Laurence Gardner (17 May 1943 – 12 August 2010) was a British author and lecturer. He wrote on religious fringe theories such as the Jesus bloodline.

Biography
Laurence Gardner was born in Hackney, London. He was married to Angela and they had one child together and two children from a previous marriage. He was a stockbroker before becoming an author. Gardner was also an artistic painter, working alone and with Canadian artist Peter Robson, and was also known in the United States for his radio telephone-ins. 

Gardner's first book Bloodline of the Holy Grail was published during 1996. The book was serialized in The Daily Mail and was a best seller. He used his books to propose several theories, including a belief that Jesus and Mary Magdalene had married and had children, whose descendants included King Arthur and the House of Stuart.

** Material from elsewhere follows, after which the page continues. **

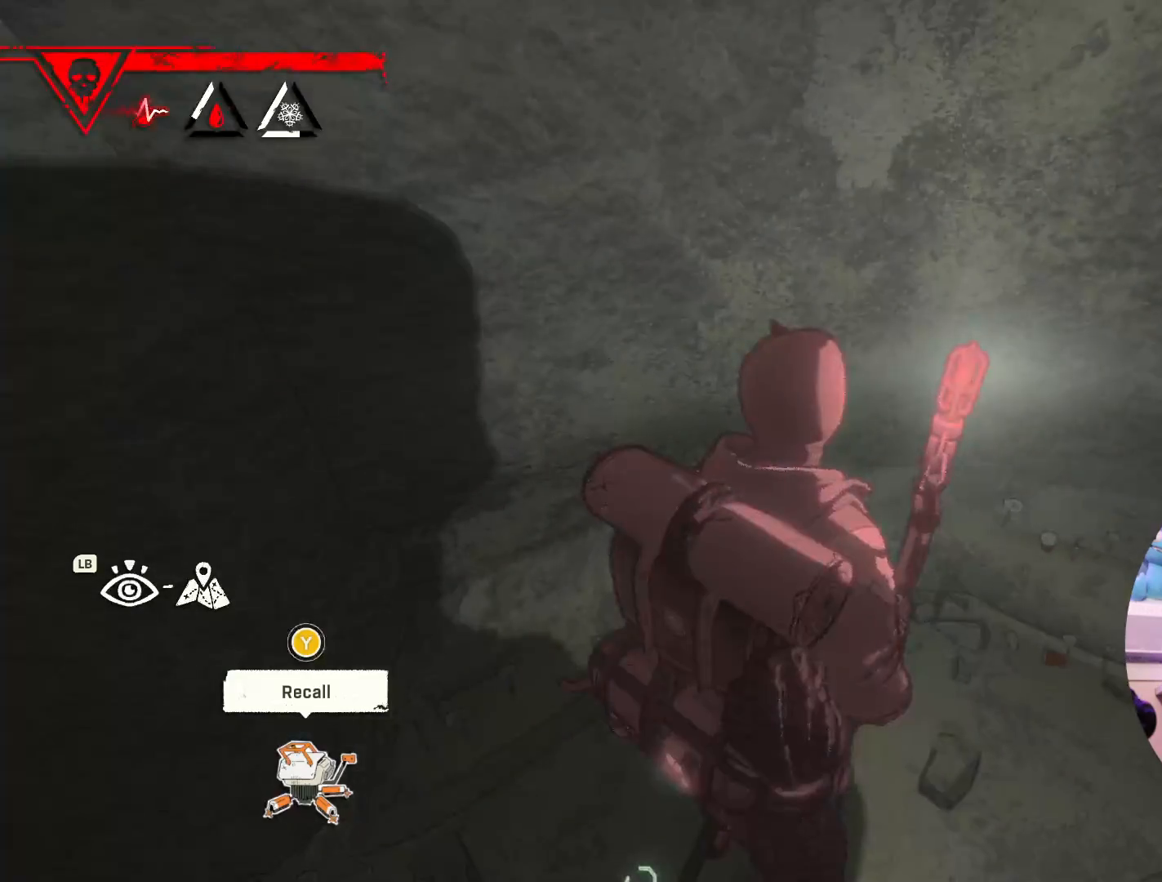
{"buttons": [], "left_stick": "left", "right_stick": "center", "events": [[100, "left_stick", "up-left"], [483, "left_stick", "left"]]}
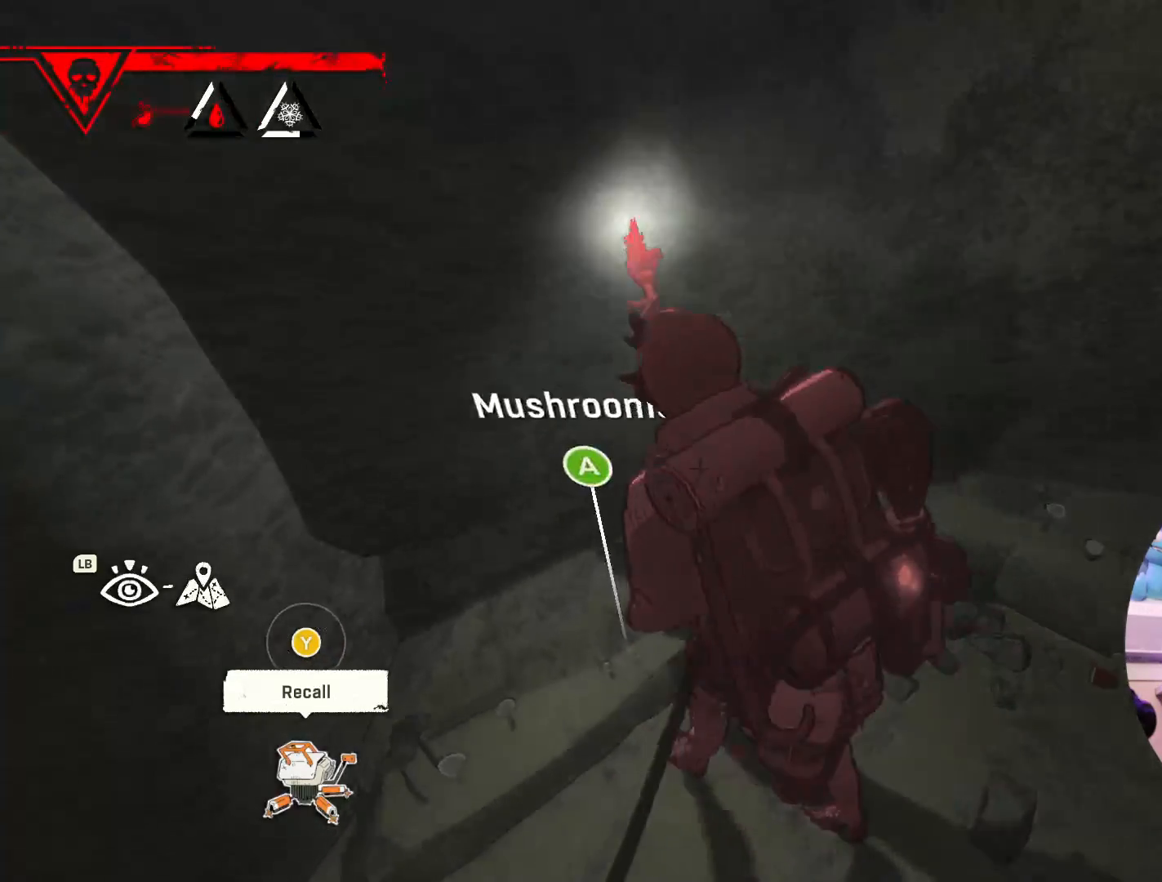
{"buttons": [], "left_stick": "up-right", "right_stick": "center", "events": [[233, "left_stick", "up-left"], [433, "left_stick", "up-right"]]}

In Lost Secrets of the Sacred Ark he claimed that the Ark of the Covenant was a machine for manufacturing "monatomic gold" – a supposed elixir which could be used to extend life. His books also included theories about Freemasonry, the Knights Templar, the Holy Grail, and proposed connections between Atenism and Judaism. 

Gardner referred to himself as "Chevalier Labhran de Saint Germain", and "Presidential Attaché to the European Council of Princes" (the existence of which cannot be verified) also "Prior of the Celtic Churches Sacred Kindred of Saint Columba". He also claimed to be Jacobite Historiographer Royal of the Royal House of Stewart. He was an endorser of Michel Roger Lafosse, in particular his claims to be descended from the House of Stuart, which Gardner claimed was descended from Jesus Christ. Historians and scholars regard him as a conspiracy theorist, and treat his work as pseudohistory. Lafosse's claims have been dismissed.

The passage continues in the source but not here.